RESULTS: Median iron concentrations throughout the whole aceruloplasminemia brain were 10 to 15 times higher than in the control subject, and R2* was linearly associated with iron concentration. For gray matter samples of the aceruloplasminemia subject with an iron concentration up to 1000 mg/kg, 91% of variation in R2* could be explained by iron, and in situ R2* at 3 T and sample R2* at 1.5 T were highly correlated. For white matter regions of the aceruloplasminemia brain, 85% of variation in R2* could be explained by iron.
CONCLUSIONS: R2* is highly sensitive to variations in iron concentration in the severely iron-loaded brain, and might be used as a non-invasive measure of brain iron content in aceruloplasminemia and potentially other NBIA disorders.
摘要:
目的:脑铁含量的非侵入性措施将对具有脑铁积累(NBIA)的神经变性具有很大的益处,可作为疾病进展和铁螯合治疗评估的生物标志物。尽管磁共振成像(MRI)提供了几种定量测量脑铁含量的方法,对于脑铁负荷严重增加的患者,这些方法均未得到验证。我们的目的是验证R2*作为一个定量的测量脑铁含量在阿瑟纤虫血症,最严重的铁负载NBIA表型。
方法:在1.5T扫描来自50个死后肢端纤毛虫血症脑和对照组的灰质和白质区域的组织样本,以获得R2*,用电感耦合等离子体质谱法进行生化分析。对于Acerulofilememia脑的灰质样本,将样本R2*值与在3T-原位R2*时从同一受试者获得的死后原位MRI数据进行比较。通过线性回归分析确定R2*与组织铁浓度之间的关系。

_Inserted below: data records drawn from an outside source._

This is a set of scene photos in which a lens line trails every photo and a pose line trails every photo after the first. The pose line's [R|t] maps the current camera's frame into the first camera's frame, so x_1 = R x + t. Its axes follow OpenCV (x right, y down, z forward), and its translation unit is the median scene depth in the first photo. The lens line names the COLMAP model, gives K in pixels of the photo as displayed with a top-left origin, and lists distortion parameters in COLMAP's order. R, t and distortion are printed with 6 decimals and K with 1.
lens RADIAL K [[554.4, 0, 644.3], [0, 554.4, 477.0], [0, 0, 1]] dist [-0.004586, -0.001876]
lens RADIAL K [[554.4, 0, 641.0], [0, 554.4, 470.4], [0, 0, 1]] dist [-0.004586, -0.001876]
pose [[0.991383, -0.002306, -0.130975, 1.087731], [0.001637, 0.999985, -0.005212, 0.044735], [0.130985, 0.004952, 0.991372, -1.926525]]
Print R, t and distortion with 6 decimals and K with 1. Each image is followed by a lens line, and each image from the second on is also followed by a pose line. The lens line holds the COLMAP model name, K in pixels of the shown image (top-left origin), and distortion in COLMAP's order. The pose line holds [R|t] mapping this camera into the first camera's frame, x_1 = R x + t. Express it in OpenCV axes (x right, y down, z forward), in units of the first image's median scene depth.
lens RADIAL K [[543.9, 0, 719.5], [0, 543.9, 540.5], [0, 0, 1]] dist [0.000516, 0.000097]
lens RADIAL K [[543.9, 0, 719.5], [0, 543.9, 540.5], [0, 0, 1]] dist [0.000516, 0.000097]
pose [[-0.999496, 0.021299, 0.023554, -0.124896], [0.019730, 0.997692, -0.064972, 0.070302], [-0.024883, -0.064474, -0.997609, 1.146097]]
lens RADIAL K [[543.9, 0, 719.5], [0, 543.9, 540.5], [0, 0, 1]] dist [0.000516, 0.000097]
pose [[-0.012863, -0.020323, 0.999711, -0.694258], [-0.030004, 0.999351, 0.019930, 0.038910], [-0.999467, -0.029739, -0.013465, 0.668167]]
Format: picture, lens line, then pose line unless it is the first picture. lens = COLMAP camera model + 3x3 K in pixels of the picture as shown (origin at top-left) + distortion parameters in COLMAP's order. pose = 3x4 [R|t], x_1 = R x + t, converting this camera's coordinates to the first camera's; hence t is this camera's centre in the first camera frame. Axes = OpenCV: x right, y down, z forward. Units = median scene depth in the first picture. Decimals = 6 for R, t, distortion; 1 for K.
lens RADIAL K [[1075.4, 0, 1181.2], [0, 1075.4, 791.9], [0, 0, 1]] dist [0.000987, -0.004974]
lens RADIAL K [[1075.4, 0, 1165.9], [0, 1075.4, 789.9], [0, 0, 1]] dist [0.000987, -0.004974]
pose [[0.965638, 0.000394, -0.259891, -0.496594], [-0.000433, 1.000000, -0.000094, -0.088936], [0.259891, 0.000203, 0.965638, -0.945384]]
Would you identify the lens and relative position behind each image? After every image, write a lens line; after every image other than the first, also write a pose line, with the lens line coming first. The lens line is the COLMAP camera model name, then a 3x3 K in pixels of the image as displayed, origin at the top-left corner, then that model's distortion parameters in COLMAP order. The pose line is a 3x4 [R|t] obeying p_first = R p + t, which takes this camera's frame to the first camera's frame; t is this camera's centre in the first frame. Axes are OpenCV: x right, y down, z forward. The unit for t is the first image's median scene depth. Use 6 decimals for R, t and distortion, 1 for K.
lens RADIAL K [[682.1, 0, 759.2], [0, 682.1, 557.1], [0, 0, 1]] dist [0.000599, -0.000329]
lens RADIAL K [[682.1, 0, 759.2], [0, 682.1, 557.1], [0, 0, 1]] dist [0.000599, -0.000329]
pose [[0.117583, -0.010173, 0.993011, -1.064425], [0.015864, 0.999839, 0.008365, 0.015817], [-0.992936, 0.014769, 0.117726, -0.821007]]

结果:整个Acerulofilememia脑中的铁浓度中位数比对照组高10至15倍,R2*与铁浓度呈线性关系。对于铁浓度高达1000mg/kg的Acerulofilememia受试者的灰质样品,91%的R2*变化可以用铁解释,3T的原位R2*和1.5T的样品R2*高度相关。对于Acerulofilememia脑的白质区域,R2*中85%的变化可由铁解释。
结论:R2*对严重铁负荷的大脑中铁浓度的变化高度敏感,并且可能被用作一种非侵入性的测量肢端纤溶蛋白血症和潜在的其他NBIA疾病的脑铁含量。
方法:在1.5T扫描来自50个死后肢端纤毛虫血症脑和对照组的灰质和白质区域的组织样本,以获得R2*,用电感耦合等离子体质谱法进行生化分析。对于Acerulofilememia脑的灰质样本,将样本R2*值与在3T-原位R2*时从同一受试者获得的死后原位MRI数据进行比较。通过线性回归分析确定R2*与组织铁浓度之间的关系。
结果:整个Acerulofilememia脑中的铁浓度中位数比对照组高10至15倍,R2*与铁浓度呈线性关系。对于铁浓度高达1000mg/kg的Acerulofilememia受试者的灰质样品,91%的R2*变化可以用铁解释,3T的原位R2*和1.5T的样品R2*高度相关。对于Acerulofilememia脑的白质区域,R2*中85%的变化可由铁解释。
结论:R2*对严重铁负荷的大脑中铁浓度的变化高度敏感,并且可能被用作一种非侵入性的测量肢端纤溶蛋白血症和潜在的其他NBIA疾病的脑铁含量。